■ **SOURCE TEXT**:

########

# Vizslas and Doberman Pinschers...



## lildancngurl (Jan 13, 2013)

What do you think?

We'll be getting Ginny a little baby sister (or brother if we do get a dobe) when she's around one or two. Whatever age she's more mature. 
If we do get a boy, we'll be neutering him, as we can't spay her (competition dog) to release us from the stresses of stopping them from mating. I do realize that we'll need to stop him from mounting her while she's in heat, still..but I'd much rather do that than worry about my baby becoming pregnant unexpectedly. (How crazy would a dobe/vizsla mix look!?)

We've fallen in love with Vizslas and Dobes alike and think it would be awesome to be owned by them both.
They seem to be the perfect match..high energy, 'velcro-ey' dogs...

Have you guys had any experience with the intermingling of Vizslas and Dobes (We'll be putting him in obedience/training, of course. Wouldn't want an unruly dobe..or a vizsla at that. ) If so, how do they act towards each other? I tried to ask on the doberman forum, but they don't really have any experience with Vizslas over there. I did get one guy saying he had 3 V's and a dobe and that they got along great! I would like a little more input from you guys.

THANK YOU!


----------



## dmak (Jul 25, 2012)

I can't speak so much to there home life, but kauzy's always gotten along with every dobe he's encountered. One of his daily running mates is a dobe and they are great pals. I don't think there would be an issue as both have similar personalities


----------



## datacan (May 15, 2011)

We play with a Dobie intact girl... just because. They play different period


----------



## NeverGiveUpRAC (Aug 27, 2012)

Cole, my V and I live with my mom who has a Doberman, Bella. Cole LOVES her and she enjoys playing with him. They really love going out together to the woods and at the park. They don't cuddle or anything. 

Bella is very protective and possessive of my mom and guards her sometimes so there is jealousy when my mom pays attention to Cole. She will snap at him. She doesn't have any obedience training really...only sit, so having yours in obedience training could possibly rule out any of this behavior I am talking about. She wants the Alpha spot as well so constantly reminds Cole that she is top dog. If Bella was all mine, she would be training with Cole when I do his training and tracking exercises and all that. She is extremely sensitive and shuts down when she doesn't know what I want, example a new game or exercise.

########

■ **EXCERPTED RECORDS**:

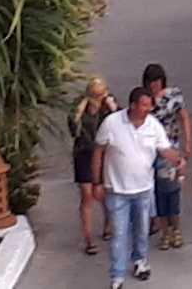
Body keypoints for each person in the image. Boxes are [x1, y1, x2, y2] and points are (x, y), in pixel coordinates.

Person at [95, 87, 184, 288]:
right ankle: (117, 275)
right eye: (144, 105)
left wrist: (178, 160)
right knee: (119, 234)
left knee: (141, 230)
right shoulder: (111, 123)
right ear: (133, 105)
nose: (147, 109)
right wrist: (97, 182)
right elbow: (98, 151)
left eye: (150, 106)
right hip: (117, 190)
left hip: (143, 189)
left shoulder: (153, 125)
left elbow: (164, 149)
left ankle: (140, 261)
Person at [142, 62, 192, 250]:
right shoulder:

########

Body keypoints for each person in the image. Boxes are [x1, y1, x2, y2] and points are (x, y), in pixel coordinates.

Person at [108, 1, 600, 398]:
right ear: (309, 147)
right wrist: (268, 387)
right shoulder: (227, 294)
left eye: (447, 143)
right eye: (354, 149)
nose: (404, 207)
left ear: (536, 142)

########

■ **PROBLEM 1**: Print the passage of the Vizsla and Doberman thread starting at "If we do get a boy, we'll" and ending at "by them both.".
■ **PROBLEM 2**: In the Vizsla and Doberman thread, what is the name of the Doberman owned by NeverGiveUpRAC's mom?
The items are separate material and have no connection to the Vizsla and Doberman thread.

■ **WRITTEN RESPONSE 1**:
If we do get a boy, we'll be neutering him, as we can't spay her (competition dog) to release us from the stresses of stopping them from mating. I do realize that we'll need to stop him from mounting her while she's in heat, still..but I'd much rather do that than worry about my baby becoming pregnant unexpectedly. (How crazy would a dobe/vizsla mix look!?)

We've fallen in love with Vizslas and Dobes alike and think it would be awesome to be owned by them both.

■ **WRITTEN RESPONSE 2**: Bella